US soldier accuses Al Franken of groping her in Kuwait
A US army veteran is accusing Senator Al Franken of having touched her breast while posing for a photo on a 2003 tour to entertain troops in Kuwait.
Stephanie Kemplin, a 27-year-old military police officer at the time, says she was left feeling frozen.
She is the fifth woman to have accused Mr Franken of inappropriate touching.
Referring to the latest accusation, Mr Franken's spokesperson told CNN that he "has never intentionally engaged in this kind of conduct".
"As Sen Franken made clear this week, he takes thousands of photos and has met tens of thousands of people... He remains fully committed to co-operating with the ethics investigation," the spokesperson said.
In a press conference on his return to Washington earlier this week, the Minnesota Democrat said he was "ashamed" of his past behaviour.
"I was in a warzone," she recalled in a tearful interview, questioning whether the former comedian had come to "boost the morale of the troops or are you trying to boost your own".
"When he put his arm around me, he groped my right breast," she said.
"He kept his hand all the way over on my breast," she said, adding that she felt "embarrassed" afterwards.
"And I remember thinking - is he going to move his hand? Was it an accident? Was he going to move his hand? He never moved his hand.
"It was long enough that he should have known if it was an accident. I'm very confident saying that."
Mr Franken has now been accused of inappropriate touching by five women. Two incidents relate to United Service Organizations tours of the Middle East and Afghanistan.
The accusations came to light after a radio host in California, Leeann Tweeden, wrote an article about how Mr Franken had made unwanted sexual advances during a 2006 military tour to entertain US troops.
Mr Franken "forcibly" kissed her while they rehearsed for a comedy skit to perform before US troops stationed in Kuwait, and also had a photo taken of him appearing to grope Ms Tweeden's breast as she slept on a military plane.
Mr Franken apologised to her for the photo but said he remembered the rehearsal differently.
Mr Franken also said he did not recall the encounters with the other women, who each said he had touched their buttocks during photo ops.

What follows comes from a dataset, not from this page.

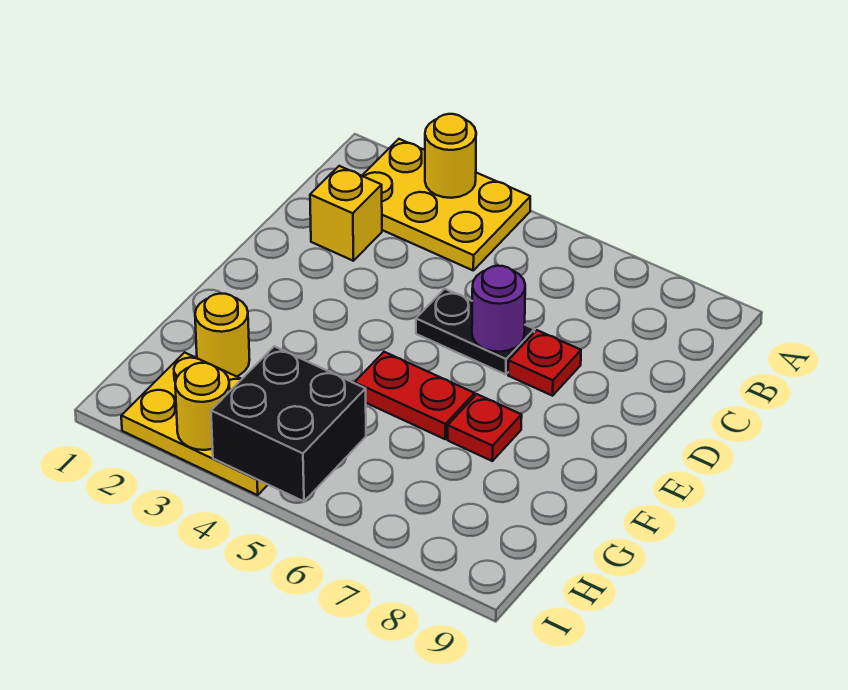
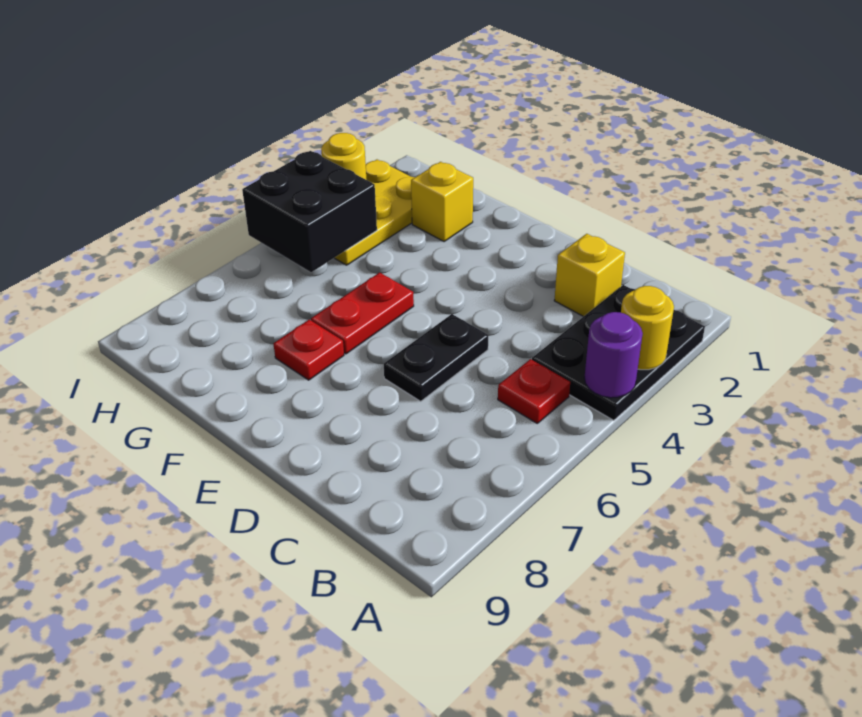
yellow plate A2:B4 level 1 -> black plate A2:B4 level 1
purple round brick D6 level 2 -> purple round brick A4 level 2
red plate D7 level 1 -> red plate B5 level 1
yellow round brick G2 level 1 -> yellow brick G2 level 1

An editorial in Mr Franken's hometown newspaper, the Minneapolis Star Tribune, on Monday said Mr Franken's apology failed the "full candor test" and "he seems to be saying, 'I'm sorry for what you think I did'".
"Can one credibly apologise for acts without acknowledging they occurred?" the editorial board asked.
Mr Franken is not the only senior Democratic lawmaker in Washington facing accusations of groping.
Michigan Congressman John Conyers stepped down from a powerful Congressional committee after he was accused by former staff members of touching them, and requesting sexual favours. In a series of tweets, he denied the allegations.
Buzzfeed News revealed last week that he had paid a $27,000 (£20,000) legal settlement with one accuser. Mr Conyers has acknowledged the 2015 payment but denied misconduct.